Online convex combination of ranking models (Frigó and Kocsis 2021) addresses the complex task of combining rankings from diverse recommenders online. The authors extend a previous contribution at the 14th ACM Conference on Recommender Systems (Frigó and Kocsis 2019), where they presented RFDSA+—an extension to RFDSA (Kocsis and Szepesvári 2006)—introducing with LAG, an algorithm with stronger theoretical guarantees.

Rank-sensitive proportional aggregations in dynamic recommendation scenarios (Balcar et al. 2022) is an extension of the authors’ work presented at the 3rd Workshop on Online Recommender Systems and User Modeling (Peska and Balcar 2019). The contribution consists of FuzzDA, an unbiased online rank aggregation framework that relies on proportionality provided by a modified D’Hont’s algorithm for proportional mandates allocation.

NFC: a deep and hybrid item-based model for item cold-start recommendation (Bernardis and Cremonesi 2021) contributes with Neural Feature Combiner (NFC), a hybrid item-based algorithm to deal with item cold-start. The algorithm combines content features with collaborative information in a common low-dimensional embedding space and uses a deep neural network to learn item similarity values. The authors experiment with several variants of the algorithm under extreme and mild cold-start conditions, with state-of-the-art predictive performance.

3 Outlook

The recent growing interest of the community on models able to learn online has happened in two separate research directions. The first is the adoption of methods developed in the context of data stream mining to recommender systems. The philosophy of this approach is to look at data not as a monolithic block that, when processed by a learning algorithm, produces a static model, but rather as a stream of incoming data that is continually processed, producing an ever-evolving model. Another increasingly prominent direction is the application of online learning algorithms based on multi-armed bandits and reinforcement learning. The perspective here is that models do not exist in isolation, but are part of an interactive system from which they continuously learn. These two paths have been researched mostly in separation so far; however, we foresee that they may merge in the near future, given their complementarity and common challenges, regarding learning algorithms—e.g., bandit models require online updating—implementation and evaluation.

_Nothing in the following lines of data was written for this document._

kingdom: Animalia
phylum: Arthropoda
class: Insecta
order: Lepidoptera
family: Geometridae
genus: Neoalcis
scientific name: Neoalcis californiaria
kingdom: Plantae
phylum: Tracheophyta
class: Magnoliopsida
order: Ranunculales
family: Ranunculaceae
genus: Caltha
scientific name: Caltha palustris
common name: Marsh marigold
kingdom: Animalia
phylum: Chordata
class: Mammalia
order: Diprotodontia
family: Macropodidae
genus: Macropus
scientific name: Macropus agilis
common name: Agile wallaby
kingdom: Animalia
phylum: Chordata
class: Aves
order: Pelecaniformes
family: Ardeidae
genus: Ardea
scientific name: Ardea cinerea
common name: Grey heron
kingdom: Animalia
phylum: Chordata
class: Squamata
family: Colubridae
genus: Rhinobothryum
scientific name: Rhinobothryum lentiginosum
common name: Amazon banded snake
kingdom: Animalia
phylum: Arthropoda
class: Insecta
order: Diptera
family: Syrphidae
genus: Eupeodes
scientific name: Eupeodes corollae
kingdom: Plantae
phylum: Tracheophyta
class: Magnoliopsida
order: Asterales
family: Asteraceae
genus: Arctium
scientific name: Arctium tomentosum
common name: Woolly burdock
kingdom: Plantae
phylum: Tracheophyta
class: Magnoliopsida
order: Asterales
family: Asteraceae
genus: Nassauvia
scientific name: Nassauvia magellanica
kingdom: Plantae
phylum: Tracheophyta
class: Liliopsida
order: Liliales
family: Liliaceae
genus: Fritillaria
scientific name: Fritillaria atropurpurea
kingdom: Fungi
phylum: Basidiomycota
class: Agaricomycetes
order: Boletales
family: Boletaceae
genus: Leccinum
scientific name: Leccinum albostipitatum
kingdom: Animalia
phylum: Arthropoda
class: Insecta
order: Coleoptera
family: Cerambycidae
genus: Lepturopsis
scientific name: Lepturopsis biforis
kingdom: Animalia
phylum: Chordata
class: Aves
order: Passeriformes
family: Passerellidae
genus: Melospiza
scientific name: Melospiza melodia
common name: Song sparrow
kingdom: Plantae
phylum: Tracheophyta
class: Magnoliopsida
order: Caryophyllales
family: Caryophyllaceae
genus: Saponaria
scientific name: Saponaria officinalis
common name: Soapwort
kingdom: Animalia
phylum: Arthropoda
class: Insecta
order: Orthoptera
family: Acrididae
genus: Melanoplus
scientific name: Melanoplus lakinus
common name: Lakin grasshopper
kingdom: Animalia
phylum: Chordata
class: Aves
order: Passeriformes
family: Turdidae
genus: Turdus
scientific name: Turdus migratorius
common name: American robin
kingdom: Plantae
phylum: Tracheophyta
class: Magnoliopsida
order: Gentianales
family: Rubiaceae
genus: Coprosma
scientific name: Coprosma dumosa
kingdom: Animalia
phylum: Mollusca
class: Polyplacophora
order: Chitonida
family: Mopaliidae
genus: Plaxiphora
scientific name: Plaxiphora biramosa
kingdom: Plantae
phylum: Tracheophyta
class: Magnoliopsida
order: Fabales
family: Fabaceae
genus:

One fundamental step forward is online evaluation and monitoring. Classic evaluation methodologies from machine learning and information retrieval are barely applicable to online learning methods, simply because there is not one model to evaluate, but a continual learning process instead. This requires novel robust evaluation frameworks for trustworthy recommender systems that can be applied online, involving multidimensional evaluation criteria and specialized metrics for recommendation accuracy, fairness, privacy and explainability.

Finally, we believe that online methods will continue to be studied and gradually adopted by practitioners. The trend will naturally lead to the systematic application of online methods in user modeling, recommendation and personalization, converging into increasingly trustworthy, autonomous and continual learning environments, where static and online models co-exist and are trained, combined and monitored online.